The Division made an effort to prevent separating defendant from M.J.H. by offering her a placement in a "Mommy and Me" program, which defendant declined. Although the Division did not give defendant prior notice of its decision to obtain custody of the child at birth, the result would not have been any different if it had done so, except that defendant may have fled with the child, which was the Division's reason for not advising her of its decision. Nevertheless, the Division has the authority to take children into its care, custody, and supervision when it appears that "the child's safety or welfare will be endangered unless proper care or custody is provided[.]" N.J.S.A. 30:4C-11. The statute does not require the Division to actually notify a parent of its plan to take custody of a child prior to doing so. See also N.J.S.A. 9:6-8.29 to -8.30. Also, the Division is not required to provide reasonable efforts to prevent placement if "[e]fforts to prevent placement were not reasonable due to risk of harm to the child's health or safety." N.J.S.A. 30:4C-11.2b.
Here, defendant's psychological evaluation prior to M.J.H.'s birth concluded that she was "a high-risk parent for child neglect." Thus, the Division had the authority to take custody of M.J.H. without notifying defendant or making reasonable efforts to prevent the child's placement. Further, the Division removed M.J.H. pursuant to an emergency removal without court order, and the Division complied with the procedural requirements outlined in N.J.S.A. 9:6-8.29 and -8.30 in so doing. Accordingly, there was no violation of defendant's due process rights with respect to M.J.H.
There also was no due process violation as to G.A.H. The Division was not required to hold a fact-finding hearing as to G.A.H. before adding her to the Title 30 action. See N.J. Div. of Youth & Family Servs. v. A.P., 408 N.J. Super. 252, 260 (App. Div. 2009), certif. denied, 201 N.J. 153 (2010) (holding that the Division is not required to try a Title 9 action to conclusion before bringing a Title 30 action for the termination of parental rights). Also, based on defendant's first and second psychological evaluations, the results would have been no different even if there had been a fact-finding hearing as to G.A.H..

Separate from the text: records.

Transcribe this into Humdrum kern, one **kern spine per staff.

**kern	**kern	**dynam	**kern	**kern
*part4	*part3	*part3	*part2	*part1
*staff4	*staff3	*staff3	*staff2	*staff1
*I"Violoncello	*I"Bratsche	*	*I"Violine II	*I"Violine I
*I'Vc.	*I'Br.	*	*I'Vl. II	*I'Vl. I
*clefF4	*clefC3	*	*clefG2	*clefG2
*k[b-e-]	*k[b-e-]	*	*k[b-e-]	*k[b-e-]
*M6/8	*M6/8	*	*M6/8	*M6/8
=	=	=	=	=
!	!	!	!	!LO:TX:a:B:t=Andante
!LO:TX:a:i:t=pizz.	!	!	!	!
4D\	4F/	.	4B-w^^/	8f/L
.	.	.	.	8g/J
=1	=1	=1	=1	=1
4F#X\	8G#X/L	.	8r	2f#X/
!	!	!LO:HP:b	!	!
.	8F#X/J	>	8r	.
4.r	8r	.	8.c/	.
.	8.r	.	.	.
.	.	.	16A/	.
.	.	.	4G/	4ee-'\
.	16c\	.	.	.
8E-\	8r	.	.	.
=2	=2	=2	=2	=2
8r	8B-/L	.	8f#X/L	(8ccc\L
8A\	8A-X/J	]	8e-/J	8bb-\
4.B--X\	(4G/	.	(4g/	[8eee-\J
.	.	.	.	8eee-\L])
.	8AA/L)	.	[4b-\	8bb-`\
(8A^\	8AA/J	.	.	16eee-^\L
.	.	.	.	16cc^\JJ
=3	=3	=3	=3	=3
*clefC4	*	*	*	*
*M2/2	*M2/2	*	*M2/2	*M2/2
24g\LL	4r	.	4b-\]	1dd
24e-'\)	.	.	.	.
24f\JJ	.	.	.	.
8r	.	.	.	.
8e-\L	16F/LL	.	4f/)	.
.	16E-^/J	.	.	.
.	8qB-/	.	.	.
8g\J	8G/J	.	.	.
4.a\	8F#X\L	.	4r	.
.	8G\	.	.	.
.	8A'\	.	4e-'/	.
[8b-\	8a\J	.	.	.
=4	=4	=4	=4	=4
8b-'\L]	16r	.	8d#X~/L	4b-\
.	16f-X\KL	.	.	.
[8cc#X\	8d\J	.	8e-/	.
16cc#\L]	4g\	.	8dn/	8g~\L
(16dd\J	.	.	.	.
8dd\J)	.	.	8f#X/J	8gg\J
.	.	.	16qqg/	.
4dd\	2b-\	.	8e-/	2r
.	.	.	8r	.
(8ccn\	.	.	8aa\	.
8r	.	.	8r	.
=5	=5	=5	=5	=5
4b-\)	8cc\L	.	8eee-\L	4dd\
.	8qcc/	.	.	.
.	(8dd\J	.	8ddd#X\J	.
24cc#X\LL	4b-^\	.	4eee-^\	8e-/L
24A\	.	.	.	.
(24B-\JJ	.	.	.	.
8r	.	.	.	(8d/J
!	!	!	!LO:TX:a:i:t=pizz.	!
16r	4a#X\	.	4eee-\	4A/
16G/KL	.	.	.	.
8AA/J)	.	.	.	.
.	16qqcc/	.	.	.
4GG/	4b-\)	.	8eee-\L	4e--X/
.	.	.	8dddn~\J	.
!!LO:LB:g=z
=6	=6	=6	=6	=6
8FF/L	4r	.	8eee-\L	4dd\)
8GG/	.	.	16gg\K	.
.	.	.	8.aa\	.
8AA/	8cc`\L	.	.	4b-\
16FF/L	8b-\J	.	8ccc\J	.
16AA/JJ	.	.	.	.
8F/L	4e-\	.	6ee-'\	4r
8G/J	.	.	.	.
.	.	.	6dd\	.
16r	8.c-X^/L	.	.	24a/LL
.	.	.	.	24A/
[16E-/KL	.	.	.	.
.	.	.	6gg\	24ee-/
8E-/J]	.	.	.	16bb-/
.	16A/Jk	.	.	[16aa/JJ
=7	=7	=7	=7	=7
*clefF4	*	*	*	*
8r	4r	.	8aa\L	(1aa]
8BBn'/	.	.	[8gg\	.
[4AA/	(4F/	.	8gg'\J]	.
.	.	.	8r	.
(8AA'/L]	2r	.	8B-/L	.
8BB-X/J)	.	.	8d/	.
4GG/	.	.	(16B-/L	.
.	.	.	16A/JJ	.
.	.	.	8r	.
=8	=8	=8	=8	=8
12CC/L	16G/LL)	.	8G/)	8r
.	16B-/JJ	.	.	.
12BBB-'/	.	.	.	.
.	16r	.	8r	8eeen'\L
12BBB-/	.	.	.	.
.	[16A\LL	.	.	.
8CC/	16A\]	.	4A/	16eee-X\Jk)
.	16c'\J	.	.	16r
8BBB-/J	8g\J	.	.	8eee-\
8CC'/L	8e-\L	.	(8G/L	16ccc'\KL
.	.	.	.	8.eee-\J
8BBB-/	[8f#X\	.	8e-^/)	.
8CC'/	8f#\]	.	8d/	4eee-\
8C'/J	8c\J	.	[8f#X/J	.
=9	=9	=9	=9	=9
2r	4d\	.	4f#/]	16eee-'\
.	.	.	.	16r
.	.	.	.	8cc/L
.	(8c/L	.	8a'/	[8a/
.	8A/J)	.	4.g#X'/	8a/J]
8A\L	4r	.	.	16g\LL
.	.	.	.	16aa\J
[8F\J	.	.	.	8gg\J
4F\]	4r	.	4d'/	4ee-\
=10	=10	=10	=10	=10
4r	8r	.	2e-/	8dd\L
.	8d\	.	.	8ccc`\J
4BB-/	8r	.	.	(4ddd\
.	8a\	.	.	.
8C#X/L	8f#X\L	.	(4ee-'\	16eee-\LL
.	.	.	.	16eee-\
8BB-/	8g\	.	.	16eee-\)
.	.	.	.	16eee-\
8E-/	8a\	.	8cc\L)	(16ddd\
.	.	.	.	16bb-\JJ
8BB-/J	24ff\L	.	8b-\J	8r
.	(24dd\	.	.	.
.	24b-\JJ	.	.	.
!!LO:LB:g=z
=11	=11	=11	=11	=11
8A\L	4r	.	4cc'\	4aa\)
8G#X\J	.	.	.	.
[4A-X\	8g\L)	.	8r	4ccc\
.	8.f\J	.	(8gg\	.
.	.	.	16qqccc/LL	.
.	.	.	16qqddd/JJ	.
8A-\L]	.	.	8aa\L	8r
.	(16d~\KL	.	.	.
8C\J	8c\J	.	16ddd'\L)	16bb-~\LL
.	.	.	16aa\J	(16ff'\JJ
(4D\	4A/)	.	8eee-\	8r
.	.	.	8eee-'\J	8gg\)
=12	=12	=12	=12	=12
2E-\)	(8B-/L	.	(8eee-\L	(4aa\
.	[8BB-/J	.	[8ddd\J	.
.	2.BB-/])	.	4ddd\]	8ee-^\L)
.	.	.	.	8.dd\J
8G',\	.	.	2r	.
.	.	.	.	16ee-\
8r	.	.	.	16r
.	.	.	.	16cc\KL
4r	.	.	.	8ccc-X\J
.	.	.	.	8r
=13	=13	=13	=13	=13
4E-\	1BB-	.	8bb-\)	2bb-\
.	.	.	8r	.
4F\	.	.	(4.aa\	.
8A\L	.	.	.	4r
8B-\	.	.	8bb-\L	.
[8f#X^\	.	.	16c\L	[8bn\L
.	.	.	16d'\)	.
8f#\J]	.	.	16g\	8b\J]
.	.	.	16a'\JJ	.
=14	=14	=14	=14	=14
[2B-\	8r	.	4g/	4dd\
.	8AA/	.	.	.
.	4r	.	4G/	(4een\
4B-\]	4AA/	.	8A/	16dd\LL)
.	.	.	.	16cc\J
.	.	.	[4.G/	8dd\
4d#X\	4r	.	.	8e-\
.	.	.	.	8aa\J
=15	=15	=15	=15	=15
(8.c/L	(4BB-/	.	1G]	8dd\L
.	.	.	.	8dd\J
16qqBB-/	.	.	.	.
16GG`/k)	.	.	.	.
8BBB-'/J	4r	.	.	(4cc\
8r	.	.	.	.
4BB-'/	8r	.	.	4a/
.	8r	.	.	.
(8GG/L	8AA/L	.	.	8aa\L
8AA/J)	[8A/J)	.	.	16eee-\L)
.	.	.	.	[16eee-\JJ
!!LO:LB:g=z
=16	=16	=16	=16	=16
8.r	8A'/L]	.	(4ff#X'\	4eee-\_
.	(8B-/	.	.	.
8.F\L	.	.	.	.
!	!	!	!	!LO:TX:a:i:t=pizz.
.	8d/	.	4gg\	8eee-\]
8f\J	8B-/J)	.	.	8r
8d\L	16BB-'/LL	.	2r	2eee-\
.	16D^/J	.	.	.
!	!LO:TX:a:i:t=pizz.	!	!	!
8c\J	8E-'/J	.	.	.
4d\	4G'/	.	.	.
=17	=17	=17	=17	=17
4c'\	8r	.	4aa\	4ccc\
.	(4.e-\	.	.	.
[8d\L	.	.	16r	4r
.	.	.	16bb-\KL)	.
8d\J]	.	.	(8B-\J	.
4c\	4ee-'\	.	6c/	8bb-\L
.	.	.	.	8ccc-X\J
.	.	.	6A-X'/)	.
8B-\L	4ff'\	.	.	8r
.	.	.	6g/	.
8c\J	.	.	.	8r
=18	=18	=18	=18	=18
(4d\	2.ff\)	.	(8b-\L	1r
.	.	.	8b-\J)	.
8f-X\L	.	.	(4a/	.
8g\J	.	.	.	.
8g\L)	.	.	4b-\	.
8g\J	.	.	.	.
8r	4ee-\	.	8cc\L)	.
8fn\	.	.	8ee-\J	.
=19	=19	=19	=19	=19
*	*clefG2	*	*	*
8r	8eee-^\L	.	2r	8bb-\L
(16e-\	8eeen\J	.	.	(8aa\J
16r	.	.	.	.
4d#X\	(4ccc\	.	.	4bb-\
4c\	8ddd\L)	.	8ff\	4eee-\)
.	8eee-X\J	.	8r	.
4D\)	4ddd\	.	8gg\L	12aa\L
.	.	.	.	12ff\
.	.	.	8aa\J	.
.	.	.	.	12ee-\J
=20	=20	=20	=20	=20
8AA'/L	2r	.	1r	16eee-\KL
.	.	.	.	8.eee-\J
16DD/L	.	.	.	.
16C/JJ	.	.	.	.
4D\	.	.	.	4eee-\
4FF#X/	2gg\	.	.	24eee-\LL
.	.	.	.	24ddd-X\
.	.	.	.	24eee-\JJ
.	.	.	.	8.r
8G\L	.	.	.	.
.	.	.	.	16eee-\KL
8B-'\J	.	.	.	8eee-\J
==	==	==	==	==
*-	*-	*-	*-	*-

Finally, we discern no due process violation regarding A.D. The record reveals that shortly after M.J.H.'s birth, a Division caseworker advised defendant why the Division sought to take custody of the child:
Worker explained that [A.D.]'s temper is frightening and we are concerned for both her safety and the safety of [M.J.H.]. Worker stated that for the time being, the Division is going to place [M.J.H.] in a Division foster home while [defendant] works some things out and decides what she needs to do. Worker asked [defendant] to give worker any family members she may have that could help her out, and worker will reach out to them, [especially] her aunt who was here with her last night.
[Defendant] remained quiet but did state to workers that [A.D.] was upset with her about not calling him and that he has just stated that he is going to give her one more chance. [Child Welfare Services] stated that is the concern we have, that [A.D.] will do something to the baby or her, or kick them out if he gets upset. In addition, [defendant] added that [A.D.] had stated that he thinks [defendant] is putting [M.J.H.] ahead of him. . . . Worker stated that it is concerning that [A.D.] thinks that way of the baby, and that he may try to harm the baby if [A.D.] feels [defendant] is choosing [M.J.H.] over him.
Thus, defendant was aware of the Division's concerns about A.D.'s role in raising the child from the moment the Division obtained custody of M.J.H. After M.J.H.'s birth, the Division continued to discuss its concerns about A.D. with defendant. If defendant could have developed alternative plans to prevent M.J.H.'s placement in a foster home prior to his birth, she certainly could have also done so after his removal. Instead, she remained with A.D., and continued to offer him as her only plan for the children.